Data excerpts
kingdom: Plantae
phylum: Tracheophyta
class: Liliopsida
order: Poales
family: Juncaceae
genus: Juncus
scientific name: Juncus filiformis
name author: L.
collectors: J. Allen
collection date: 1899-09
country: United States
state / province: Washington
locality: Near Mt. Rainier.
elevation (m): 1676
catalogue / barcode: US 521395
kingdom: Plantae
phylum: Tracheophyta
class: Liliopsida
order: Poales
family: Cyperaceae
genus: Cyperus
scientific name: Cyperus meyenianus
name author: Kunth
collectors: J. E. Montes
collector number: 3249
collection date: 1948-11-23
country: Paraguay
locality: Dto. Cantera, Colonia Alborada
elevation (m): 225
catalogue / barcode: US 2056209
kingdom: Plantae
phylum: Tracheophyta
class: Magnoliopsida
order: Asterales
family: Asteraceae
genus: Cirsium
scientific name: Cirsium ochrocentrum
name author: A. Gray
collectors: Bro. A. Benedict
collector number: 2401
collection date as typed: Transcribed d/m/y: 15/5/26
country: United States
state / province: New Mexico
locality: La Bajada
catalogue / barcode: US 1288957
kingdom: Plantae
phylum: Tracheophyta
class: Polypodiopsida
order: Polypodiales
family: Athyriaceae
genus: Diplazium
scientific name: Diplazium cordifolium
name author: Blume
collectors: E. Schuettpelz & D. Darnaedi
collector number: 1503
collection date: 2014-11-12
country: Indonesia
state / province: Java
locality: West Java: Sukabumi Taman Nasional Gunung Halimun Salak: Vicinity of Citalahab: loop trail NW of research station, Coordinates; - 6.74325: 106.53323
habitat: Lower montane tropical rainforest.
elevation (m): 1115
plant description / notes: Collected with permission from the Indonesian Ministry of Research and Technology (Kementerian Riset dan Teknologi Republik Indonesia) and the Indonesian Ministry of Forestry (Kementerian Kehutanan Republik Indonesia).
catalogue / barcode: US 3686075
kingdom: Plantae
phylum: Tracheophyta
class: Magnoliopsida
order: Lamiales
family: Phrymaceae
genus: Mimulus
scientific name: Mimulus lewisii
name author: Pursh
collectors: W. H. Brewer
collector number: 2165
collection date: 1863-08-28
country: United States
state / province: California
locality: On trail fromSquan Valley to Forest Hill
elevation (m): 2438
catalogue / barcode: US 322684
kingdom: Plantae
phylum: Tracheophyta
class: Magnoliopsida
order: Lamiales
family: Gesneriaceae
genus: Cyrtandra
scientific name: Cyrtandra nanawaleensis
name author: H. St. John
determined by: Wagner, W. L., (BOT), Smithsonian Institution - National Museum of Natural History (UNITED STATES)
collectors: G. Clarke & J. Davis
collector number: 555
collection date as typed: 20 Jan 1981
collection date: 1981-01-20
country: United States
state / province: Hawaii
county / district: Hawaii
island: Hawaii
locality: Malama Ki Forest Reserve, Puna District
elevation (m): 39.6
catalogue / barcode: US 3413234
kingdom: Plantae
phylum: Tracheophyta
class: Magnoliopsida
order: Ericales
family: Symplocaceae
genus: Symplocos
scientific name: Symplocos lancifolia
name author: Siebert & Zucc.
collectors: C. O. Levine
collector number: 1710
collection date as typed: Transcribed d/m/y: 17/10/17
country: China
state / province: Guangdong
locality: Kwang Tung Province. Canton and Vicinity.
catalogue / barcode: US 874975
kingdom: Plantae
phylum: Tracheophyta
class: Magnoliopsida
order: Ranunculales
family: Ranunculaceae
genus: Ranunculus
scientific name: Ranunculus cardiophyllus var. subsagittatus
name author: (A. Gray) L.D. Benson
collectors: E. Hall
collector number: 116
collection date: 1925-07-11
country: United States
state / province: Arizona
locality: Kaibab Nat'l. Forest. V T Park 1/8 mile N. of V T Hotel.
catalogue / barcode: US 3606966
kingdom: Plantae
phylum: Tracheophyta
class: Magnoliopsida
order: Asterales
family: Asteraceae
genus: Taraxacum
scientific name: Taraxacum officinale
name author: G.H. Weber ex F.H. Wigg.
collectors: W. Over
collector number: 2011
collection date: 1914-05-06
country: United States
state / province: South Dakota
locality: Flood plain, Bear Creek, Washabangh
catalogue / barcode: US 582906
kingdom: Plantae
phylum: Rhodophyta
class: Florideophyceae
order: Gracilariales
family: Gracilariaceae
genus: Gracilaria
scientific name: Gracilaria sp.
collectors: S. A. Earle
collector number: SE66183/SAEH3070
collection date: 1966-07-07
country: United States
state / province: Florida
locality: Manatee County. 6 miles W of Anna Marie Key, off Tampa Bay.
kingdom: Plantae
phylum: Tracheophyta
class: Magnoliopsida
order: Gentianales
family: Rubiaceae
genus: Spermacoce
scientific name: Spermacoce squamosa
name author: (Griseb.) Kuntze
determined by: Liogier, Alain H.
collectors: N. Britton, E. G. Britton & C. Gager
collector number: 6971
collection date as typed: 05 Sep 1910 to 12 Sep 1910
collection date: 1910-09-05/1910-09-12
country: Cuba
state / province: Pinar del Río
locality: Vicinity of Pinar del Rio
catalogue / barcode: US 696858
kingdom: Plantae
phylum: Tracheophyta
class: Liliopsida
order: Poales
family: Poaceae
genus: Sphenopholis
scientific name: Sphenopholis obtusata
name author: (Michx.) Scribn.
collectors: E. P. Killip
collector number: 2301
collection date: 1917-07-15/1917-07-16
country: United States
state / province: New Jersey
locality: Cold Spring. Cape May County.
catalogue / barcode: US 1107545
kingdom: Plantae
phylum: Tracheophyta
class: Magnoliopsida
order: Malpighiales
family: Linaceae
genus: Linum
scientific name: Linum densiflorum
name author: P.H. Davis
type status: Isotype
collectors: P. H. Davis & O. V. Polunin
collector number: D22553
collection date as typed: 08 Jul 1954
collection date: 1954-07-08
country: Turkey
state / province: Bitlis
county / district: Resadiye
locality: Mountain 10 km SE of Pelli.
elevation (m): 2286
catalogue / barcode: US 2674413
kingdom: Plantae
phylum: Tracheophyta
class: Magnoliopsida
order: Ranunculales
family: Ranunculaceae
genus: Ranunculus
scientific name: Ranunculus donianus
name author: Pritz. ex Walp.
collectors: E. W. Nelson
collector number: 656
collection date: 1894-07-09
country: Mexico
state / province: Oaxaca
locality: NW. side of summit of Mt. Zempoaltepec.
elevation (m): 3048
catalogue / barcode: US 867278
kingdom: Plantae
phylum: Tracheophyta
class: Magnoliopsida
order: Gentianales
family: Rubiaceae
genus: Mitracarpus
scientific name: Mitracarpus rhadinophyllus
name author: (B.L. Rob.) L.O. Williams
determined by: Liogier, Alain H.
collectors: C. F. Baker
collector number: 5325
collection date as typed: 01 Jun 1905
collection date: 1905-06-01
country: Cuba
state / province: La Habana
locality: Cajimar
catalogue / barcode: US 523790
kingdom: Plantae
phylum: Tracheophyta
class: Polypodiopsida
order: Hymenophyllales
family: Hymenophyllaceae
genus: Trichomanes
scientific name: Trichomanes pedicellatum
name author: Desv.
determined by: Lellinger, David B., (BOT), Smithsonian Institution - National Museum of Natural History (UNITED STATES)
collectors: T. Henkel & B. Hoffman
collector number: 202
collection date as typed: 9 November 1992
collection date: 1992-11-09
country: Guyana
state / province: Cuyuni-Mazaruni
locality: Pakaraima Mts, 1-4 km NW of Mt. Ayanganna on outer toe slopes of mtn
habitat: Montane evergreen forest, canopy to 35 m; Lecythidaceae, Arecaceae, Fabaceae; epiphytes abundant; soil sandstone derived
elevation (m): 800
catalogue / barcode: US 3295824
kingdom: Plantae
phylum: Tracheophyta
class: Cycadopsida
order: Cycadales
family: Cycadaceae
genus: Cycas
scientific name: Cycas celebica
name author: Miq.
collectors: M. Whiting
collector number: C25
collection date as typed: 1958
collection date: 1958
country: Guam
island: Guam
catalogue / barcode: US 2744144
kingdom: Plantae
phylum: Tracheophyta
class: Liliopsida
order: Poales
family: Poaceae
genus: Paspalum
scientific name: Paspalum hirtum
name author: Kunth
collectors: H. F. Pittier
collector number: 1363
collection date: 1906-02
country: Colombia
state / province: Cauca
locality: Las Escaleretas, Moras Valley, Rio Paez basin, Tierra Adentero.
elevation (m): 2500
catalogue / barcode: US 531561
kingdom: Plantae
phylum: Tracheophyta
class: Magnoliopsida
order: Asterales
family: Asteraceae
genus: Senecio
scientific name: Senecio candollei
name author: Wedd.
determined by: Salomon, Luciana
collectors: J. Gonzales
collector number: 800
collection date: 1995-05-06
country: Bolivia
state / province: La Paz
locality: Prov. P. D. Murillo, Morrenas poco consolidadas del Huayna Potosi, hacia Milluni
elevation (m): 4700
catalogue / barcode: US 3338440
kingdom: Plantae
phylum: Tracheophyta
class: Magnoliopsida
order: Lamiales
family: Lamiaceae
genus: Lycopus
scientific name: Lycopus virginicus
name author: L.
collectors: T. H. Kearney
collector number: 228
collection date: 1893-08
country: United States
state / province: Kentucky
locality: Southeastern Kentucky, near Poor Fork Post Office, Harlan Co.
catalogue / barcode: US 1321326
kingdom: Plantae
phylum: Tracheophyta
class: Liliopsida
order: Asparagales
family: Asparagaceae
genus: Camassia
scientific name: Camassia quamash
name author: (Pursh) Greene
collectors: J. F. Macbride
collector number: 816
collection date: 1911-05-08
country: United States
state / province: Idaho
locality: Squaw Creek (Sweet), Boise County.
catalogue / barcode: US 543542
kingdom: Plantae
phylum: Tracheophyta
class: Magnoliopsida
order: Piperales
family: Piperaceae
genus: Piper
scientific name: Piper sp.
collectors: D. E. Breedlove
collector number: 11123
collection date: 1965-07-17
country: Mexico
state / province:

> JOB
Transcribe the data above, starting with the line that contains "family: Gracilariaceae" and continuing through the line that contains "locality: Vicinity of Pinar del Rio", including both of those lines.

> EXERCISE OUTPUT
family: Gracilariaceae
genus: Gracilaria
scientific name: Gracilaria sp.
collectors: S. A. Earle
collector number: SE66183/SAEH3070
collection date: 1966-07-07
country: United States
state / province: Florida
locality: Manatee County. 6 miles W of Anna Marie Key, off Tampa Bay.
kingdom: Plantae
phylum: Tracheophyta
class: Magnoliopsida
order: Gentianales
family: Rubiaceae
genus: Spermacoce
scientific name: Spermacoce squamosa
name author: (Griseb.) Kuntze
determined by: Liogier, Alain H.
collectors: N. Britton, E. G. Britton & C. Gager
collector number: 6971
collection date as typed: 05 Sep 1910 to 12 Sep 1910
collection date: 1910-09-05/1910-09-12
country: Cuba
state / province: Pinar del Río
locality: Vicinity of Pinar del Rio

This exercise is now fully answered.